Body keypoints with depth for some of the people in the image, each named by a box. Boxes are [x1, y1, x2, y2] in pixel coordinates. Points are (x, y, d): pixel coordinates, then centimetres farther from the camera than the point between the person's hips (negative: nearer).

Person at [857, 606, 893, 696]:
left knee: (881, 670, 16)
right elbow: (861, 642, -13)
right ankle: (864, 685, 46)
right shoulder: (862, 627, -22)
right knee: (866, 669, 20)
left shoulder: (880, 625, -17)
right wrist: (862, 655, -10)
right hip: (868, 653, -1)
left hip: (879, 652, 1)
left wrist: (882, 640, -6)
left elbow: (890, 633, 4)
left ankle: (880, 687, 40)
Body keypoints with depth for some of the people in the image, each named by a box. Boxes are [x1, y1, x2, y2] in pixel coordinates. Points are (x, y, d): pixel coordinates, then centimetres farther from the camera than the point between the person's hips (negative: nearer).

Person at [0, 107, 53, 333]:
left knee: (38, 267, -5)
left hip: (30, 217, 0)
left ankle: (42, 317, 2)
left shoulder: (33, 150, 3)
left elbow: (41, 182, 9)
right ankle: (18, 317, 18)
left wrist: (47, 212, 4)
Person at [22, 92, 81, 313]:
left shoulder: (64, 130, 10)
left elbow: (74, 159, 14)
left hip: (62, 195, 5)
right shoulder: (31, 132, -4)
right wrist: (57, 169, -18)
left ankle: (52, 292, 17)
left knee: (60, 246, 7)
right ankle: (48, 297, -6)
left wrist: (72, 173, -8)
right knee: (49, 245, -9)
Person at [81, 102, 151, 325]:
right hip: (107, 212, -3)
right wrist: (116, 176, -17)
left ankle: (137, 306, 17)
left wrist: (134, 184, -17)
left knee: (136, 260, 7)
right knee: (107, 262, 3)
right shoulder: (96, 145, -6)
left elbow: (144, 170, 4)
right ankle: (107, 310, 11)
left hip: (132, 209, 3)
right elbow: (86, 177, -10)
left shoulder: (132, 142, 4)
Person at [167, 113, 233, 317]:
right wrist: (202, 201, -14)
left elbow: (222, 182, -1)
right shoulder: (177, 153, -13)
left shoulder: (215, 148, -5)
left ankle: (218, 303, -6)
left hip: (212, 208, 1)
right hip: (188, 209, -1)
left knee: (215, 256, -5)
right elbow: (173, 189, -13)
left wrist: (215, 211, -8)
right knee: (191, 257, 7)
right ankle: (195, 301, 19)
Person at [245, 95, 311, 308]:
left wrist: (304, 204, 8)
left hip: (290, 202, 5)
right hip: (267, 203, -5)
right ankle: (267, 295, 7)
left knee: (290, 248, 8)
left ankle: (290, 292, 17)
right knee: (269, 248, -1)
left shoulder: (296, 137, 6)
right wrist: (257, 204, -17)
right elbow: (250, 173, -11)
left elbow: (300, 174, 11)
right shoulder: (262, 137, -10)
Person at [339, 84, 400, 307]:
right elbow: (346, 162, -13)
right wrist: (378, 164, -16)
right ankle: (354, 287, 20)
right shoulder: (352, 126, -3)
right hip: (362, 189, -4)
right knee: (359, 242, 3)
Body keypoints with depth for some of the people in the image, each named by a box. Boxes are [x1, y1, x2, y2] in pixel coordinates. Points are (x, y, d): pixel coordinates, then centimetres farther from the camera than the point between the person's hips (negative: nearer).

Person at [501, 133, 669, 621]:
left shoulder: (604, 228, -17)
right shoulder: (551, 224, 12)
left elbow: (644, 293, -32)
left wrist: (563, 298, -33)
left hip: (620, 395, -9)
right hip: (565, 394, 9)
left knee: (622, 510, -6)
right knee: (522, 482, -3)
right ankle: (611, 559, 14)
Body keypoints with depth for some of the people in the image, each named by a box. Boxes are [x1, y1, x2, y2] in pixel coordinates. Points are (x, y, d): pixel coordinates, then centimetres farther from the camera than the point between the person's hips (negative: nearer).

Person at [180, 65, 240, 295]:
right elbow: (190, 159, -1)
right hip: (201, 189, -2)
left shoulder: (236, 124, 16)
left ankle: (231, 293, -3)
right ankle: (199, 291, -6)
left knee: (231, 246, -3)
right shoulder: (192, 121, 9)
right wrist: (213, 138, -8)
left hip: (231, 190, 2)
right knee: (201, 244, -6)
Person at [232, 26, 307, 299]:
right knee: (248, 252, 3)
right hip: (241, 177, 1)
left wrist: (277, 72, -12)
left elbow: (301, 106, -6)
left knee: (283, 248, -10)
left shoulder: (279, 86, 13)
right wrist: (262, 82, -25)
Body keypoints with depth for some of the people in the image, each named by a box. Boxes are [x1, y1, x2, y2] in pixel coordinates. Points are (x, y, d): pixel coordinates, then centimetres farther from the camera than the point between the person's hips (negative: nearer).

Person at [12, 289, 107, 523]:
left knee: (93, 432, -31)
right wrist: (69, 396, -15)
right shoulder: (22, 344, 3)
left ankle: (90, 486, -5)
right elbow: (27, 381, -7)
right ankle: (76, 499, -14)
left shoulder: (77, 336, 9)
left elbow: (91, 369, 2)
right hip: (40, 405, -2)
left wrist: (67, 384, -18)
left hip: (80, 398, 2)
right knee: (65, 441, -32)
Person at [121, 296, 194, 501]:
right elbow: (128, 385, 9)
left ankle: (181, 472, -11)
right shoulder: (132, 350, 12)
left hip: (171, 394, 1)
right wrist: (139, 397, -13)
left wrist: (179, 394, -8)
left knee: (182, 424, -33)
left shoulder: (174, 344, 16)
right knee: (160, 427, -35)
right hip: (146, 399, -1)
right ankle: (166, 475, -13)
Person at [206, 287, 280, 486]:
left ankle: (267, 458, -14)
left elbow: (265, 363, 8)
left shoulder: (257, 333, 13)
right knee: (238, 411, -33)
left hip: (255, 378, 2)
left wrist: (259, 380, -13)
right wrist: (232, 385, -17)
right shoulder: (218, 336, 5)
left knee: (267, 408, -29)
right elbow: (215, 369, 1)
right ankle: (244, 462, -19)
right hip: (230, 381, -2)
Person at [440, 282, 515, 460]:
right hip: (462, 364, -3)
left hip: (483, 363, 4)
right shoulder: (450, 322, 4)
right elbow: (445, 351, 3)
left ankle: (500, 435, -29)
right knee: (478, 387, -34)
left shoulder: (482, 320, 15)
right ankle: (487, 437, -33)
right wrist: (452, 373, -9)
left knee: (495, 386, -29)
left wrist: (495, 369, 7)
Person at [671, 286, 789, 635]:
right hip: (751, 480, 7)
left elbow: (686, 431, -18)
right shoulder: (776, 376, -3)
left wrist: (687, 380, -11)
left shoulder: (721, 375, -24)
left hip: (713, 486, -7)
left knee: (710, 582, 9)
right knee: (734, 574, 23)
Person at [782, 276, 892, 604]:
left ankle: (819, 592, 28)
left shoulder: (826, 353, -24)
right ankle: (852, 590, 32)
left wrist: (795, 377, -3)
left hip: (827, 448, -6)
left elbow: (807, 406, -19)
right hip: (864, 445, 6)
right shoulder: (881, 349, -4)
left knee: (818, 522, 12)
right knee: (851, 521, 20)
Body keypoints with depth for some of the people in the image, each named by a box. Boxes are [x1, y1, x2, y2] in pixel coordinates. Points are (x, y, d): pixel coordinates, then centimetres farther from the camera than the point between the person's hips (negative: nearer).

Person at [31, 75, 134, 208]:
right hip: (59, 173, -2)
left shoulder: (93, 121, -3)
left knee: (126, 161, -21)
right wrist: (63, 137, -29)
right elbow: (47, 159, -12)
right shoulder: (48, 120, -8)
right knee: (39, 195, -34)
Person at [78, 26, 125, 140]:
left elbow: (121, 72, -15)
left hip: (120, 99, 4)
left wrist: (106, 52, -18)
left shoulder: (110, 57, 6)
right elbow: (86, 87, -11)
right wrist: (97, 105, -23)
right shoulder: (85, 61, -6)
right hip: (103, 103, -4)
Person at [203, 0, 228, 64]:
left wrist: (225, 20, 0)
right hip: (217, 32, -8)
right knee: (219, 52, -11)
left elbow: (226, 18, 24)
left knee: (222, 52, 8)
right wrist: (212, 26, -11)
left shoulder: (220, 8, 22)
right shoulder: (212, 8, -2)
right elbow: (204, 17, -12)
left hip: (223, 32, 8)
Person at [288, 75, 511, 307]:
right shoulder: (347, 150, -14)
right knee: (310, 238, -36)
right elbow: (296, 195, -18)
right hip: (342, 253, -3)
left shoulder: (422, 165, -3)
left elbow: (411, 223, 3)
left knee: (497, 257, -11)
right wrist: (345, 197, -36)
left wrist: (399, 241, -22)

********

→ Task statement: Quote exactly the opening line of the material above and every line after it, up to and including the line that contains "left ankle: (137, 306, 17)".

→ Solution to the exercise:
Body keypoints with depth for some of the people in the image, each named by a box. Boxes are [x1, y1, x2, y2] in pixel coordinates. Points are (x, y, d): pixel coordinates, then centimetres farther from the camera than the point between the person's hips (negative: nearer).

Person at [857, 606, 893, 696]:
left knee: (881, 670, 16)
right elbow: (861, 642, -13)
right ankle: (864, 685, 46)
right shoulder: (862, 627, -22)
right knee: (866, 669, 20)
left shoulder: (880, 625, -17)
right wrist: (862, 655, -10)
right hip: (868, 653, -1)
left hip: (879, 652, 1)
left wrist: (882, 640, -6)
left elbow: (890, 633, 4)
left ankle: (880, 687, 40)
Body keypoints with depth for some of the people in the image, each named by a box. Boxes are [x1, y1, x2, y2] in pixel coordinates. Points are (x, y, d): pixel coordinates, then centimetres farther from the camera than the point between the person's hips (negative: nearer).

Person at [0, 107, 53, 333]:
left knee: (38, 267, -5)
left hip: (30, 217, 0)
left ankle: (42, 317, 2)
left shoulder: (33, 150, 3)
left elbow: (41, 182, 9)
right ankle: (18, 317, 18)
left wrist: (47, 212, 4)
Person at [22, 92, 81, 313]:
left shoulder: (64, 130, 10)
left elbow: (74, 159, 14)
left hip: (62, 195, 5)
right shoulder: (31, 132, -4)
right wrist: (57, 169, -18)
left ankle: (52, 292, 17)
left knee: (60, 246, 7)
right ankle: (48, 297, -6)
left wrist: (72, 173, -8)
right knee: (49, 245, -9)
Person at [81, 102, 151, 325]:
right hip: (107, 212, -3)
right wrist: (116, 176, -17)
left ankle: (137, 306, 17)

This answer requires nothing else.